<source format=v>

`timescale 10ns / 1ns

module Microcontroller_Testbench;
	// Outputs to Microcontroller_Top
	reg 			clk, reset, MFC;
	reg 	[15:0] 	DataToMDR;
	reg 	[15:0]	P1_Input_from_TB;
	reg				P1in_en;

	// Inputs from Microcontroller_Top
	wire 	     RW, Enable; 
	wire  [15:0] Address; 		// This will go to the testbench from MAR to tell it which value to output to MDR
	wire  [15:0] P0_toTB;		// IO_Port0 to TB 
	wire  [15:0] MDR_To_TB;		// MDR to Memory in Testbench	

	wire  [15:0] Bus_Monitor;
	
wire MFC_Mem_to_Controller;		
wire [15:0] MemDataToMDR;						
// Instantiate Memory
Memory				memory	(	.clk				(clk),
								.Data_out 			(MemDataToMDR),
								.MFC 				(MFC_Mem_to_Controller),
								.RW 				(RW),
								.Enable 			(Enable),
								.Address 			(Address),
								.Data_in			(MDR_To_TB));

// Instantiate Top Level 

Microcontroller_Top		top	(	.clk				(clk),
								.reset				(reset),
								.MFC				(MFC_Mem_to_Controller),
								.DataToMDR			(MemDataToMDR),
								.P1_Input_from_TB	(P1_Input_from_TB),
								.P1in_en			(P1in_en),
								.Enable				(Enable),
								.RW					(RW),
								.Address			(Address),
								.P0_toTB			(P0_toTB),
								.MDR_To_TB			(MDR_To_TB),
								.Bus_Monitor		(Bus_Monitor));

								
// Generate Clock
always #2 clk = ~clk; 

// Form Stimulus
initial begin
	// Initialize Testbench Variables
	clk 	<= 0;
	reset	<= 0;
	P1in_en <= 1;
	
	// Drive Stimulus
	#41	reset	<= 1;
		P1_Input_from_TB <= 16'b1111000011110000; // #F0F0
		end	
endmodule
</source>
-.-.-
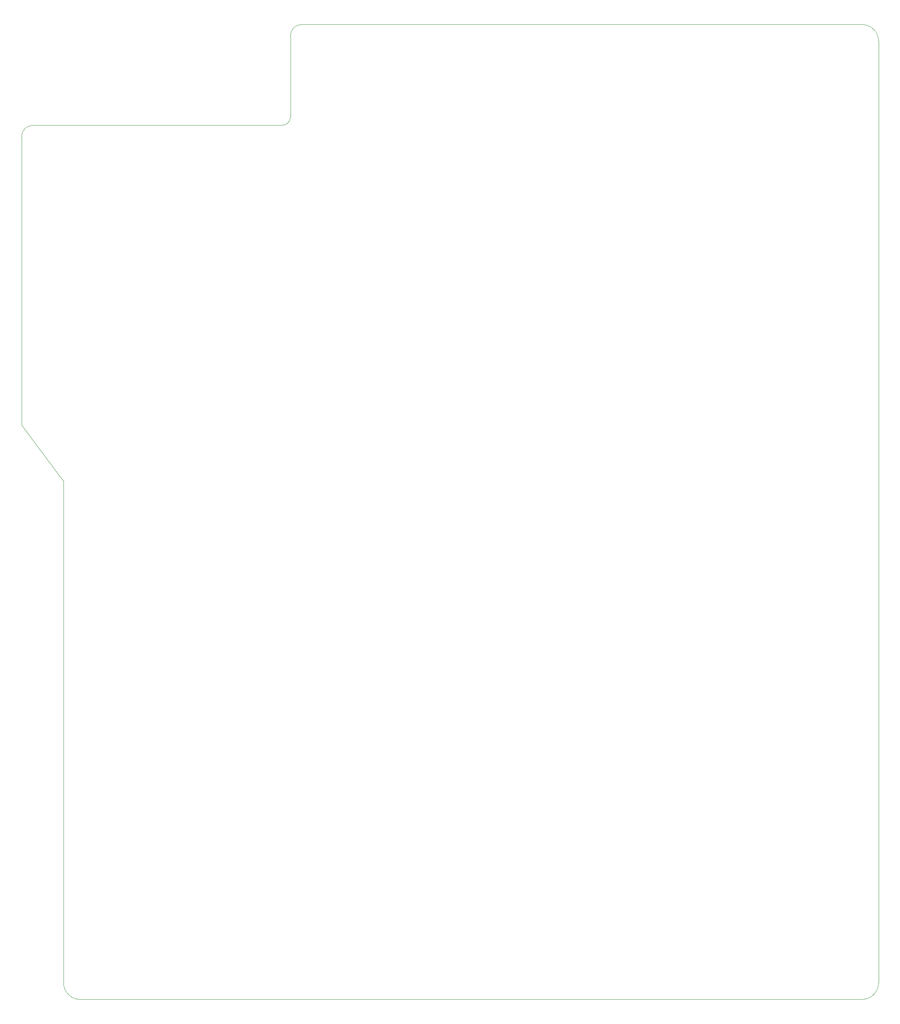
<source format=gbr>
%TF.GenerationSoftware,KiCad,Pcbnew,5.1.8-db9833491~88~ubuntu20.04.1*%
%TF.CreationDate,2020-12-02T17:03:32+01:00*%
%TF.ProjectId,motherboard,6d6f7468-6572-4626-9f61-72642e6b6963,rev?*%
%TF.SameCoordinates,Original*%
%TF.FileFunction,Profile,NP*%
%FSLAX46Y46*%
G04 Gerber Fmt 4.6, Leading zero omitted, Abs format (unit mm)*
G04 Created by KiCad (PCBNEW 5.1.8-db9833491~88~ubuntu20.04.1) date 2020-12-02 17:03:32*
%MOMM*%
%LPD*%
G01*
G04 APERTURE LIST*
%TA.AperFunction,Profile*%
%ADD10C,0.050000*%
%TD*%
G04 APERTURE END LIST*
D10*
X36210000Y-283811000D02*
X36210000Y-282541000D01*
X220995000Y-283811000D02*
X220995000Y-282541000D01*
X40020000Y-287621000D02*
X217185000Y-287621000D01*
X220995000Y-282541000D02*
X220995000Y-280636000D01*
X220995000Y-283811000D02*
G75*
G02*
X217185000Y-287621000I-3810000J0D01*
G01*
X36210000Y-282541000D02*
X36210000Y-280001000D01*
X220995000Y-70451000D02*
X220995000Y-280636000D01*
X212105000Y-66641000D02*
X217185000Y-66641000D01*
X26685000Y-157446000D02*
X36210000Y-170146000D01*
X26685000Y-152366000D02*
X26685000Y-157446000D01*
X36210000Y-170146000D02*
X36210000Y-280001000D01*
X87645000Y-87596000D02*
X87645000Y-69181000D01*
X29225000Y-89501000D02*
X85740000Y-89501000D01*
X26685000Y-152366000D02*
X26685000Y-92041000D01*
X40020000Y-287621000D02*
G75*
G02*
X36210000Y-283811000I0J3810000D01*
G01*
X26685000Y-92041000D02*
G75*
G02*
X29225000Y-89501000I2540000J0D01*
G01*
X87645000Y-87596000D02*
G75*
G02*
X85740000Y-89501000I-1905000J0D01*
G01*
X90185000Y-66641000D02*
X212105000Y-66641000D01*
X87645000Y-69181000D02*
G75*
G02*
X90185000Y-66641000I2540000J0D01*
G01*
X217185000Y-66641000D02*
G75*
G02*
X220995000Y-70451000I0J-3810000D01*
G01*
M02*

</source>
-.-.-
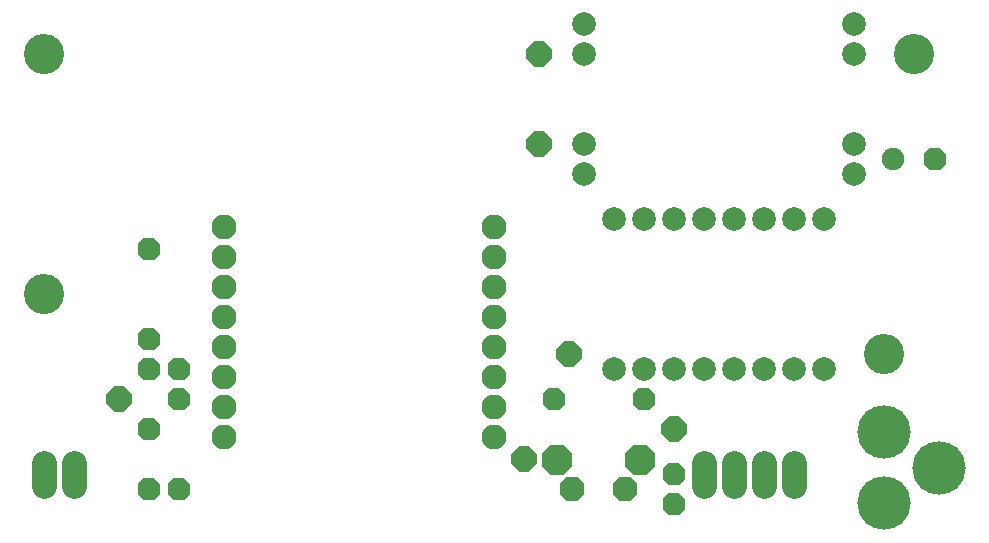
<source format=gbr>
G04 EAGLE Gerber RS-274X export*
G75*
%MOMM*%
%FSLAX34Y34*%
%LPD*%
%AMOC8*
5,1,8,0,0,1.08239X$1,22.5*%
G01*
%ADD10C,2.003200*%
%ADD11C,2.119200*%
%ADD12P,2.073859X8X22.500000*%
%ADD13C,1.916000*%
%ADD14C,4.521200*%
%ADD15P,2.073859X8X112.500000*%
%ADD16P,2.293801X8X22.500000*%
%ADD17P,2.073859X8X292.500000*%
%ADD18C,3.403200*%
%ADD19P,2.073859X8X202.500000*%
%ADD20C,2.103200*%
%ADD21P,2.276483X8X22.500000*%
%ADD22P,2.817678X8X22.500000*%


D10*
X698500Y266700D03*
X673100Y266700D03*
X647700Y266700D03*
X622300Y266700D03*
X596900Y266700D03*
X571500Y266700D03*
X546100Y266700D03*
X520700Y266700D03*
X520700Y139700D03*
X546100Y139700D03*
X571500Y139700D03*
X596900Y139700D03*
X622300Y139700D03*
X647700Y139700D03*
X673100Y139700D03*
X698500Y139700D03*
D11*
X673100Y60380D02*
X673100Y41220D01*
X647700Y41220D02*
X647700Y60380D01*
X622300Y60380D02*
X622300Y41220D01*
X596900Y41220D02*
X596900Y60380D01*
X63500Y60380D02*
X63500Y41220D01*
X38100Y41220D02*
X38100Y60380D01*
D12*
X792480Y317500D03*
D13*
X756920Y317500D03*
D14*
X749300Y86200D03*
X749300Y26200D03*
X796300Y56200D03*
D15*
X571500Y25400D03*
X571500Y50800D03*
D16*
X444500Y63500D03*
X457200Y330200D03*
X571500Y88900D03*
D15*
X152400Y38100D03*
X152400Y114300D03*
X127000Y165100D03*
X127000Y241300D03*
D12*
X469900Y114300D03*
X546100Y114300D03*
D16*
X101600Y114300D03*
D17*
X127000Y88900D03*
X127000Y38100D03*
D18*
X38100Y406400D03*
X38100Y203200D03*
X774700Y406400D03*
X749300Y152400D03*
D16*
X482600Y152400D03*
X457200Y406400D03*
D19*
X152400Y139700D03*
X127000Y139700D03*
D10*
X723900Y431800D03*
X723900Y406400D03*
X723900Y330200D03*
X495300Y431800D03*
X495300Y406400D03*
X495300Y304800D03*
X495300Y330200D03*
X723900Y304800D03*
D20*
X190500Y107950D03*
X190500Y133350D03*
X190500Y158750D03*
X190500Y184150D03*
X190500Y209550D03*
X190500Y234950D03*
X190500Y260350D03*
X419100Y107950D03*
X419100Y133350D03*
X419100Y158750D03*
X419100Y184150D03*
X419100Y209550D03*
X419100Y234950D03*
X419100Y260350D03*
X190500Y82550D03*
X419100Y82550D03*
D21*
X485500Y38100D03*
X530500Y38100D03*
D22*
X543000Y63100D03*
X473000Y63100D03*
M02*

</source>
-.-.-
What you return should be exactly the lines above, starting at the one with "<source format=v>" and ending at the one with "Memory in Testbench", and nothing else.

Expected answer:
<source format=v>

`timescale 10ns / 1ns

module Microcontroller_Testbench;
	// Outputs to Microcontroller_Top
	reg 			clk, reset, MFC;
	reg 	[15:0] 	DataToMDR;
	reg 	[15:0]	P1_Input_from_TB;
	reg				P1in_en;

	// Inputs from Microcontroller_Top
	wire 	     RW, Enable; 
	wire  [15:0] Address; 		// This will go to the testbench from MAR to tell it which value to output to MDR
	wire  [15:0] P0_toTB;		// IO_Port0 to TB 
	wire  [15:0] MDR_To_TB;		// MDR to Memory in Testbench	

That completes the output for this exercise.